Dentro del Corpus Hermeticus, hay un texto, el "Asclepius", en el que se comenta el poder casi absoluto que poseían las civilizaciones desaparecidas. Dice así:
"Nuestros antepasados construyeron estatuas y, mediante un libro desconocido y de una sabiduría inexplicable, lograron establecer contacto con la civilización que los precedió y éstos le enseñaron a crear almas; luego las estatuas sin vida se convirtieron en sus grandes dioses". Luego continúa: "Estos señores que estaban presentes y en actividad en los tiempos en que Jesucristo vino a la Tierra se retiraron durante la decadencia de la civilización egipcia hacia su morada eterna e inmortal que se encuentra situada más allá de las montañas de Libia". Sin embargo, nos preguntamos nosotros, que vivimos en pleno siglo XX, ¿cómo circulan en este momento barajas de naipes denominadas Tarot? Se sabe que son copia bastante fiel de aquellas láminas que llevaron al desastre a Kaumás y a Nefer-Ka-Ptah. La historia de la difusión de los Tarots comienza en los albores del siglo XV. La Orden del Temple tuvo acceso en una oportunidad al ya famoso y temido libro de Toth: todo lo que hizo fue copiar las imágenes que ofrecían unas láminas y luego realizó un fichero de ellas, que llegan a nuestros días bajo el nombre de Barajas de Tarot. Según Christian Pitois, funcionario de la época de Napoleón III, estos Tarots encierran el verdadero conocimiento oculto del Libro de Totk pero al ser en este momento accesibles a cualquiera resulta mucho más fácil de lograr que sus secretos no sean revelados que si aún se lo catalogase de Libro Prohibido. 

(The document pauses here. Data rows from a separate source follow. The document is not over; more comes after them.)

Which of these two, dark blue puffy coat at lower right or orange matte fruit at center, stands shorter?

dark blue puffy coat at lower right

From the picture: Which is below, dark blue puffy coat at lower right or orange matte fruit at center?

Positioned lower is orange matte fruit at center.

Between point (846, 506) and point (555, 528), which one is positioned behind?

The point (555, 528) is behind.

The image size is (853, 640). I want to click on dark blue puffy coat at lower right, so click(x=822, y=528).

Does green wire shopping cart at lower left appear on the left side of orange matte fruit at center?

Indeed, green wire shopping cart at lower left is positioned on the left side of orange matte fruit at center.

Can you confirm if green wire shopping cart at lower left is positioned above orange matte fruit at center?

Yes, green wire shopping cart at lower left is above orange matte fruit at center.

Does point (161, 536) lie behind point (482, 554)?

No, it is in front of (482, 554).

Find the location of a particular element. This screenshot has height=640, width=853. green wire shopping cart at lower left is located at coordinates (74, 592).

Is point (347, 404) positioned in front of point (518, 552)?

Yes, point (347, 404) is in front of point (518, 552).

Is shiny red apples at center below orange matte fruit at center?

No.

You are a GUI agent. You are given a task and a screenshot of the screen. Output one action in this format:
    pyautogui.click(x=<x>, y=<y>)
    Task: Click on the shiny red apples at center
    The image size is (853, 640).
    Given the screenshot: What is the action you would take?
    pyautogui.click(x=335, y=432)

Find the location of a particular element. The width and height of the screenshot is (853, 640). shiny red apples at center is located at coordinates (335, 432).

Una ágil y estratégica maniobra de los Hombres de Negro para lograr mantener el verdadero secreto del Libro de Toth es permitir su natural circulación. 

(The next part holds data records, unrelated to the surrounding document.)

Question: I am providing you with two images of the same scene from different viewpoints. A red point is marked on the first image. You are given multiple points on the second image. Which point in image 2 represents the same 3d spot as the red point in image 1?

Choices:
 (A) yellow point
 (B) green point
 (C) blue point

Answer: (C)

Evidentemente el ser humano aún no ha llegado a comprender que, cuanto más simple y puro es el conocimiento, es cuando verdaderamente encierra el gran secreto, el cual no se advierte por estar a la vista. 
Se sabe que el Libro de Toth reposa tranquilo y custodiado por seres inmortales; sin embargo, no habrá de encontrarse nuevamente hasta el momento en que se logre penetrar en las cámaras subterráneas que aún permanecen inaccesibles para los investigadores. 
De él hablamos en otro libro (cuya reedición está en trámite), El reino subterráneo y también motivó la realización de un documental que ya ha sido visto por infinidad de personas.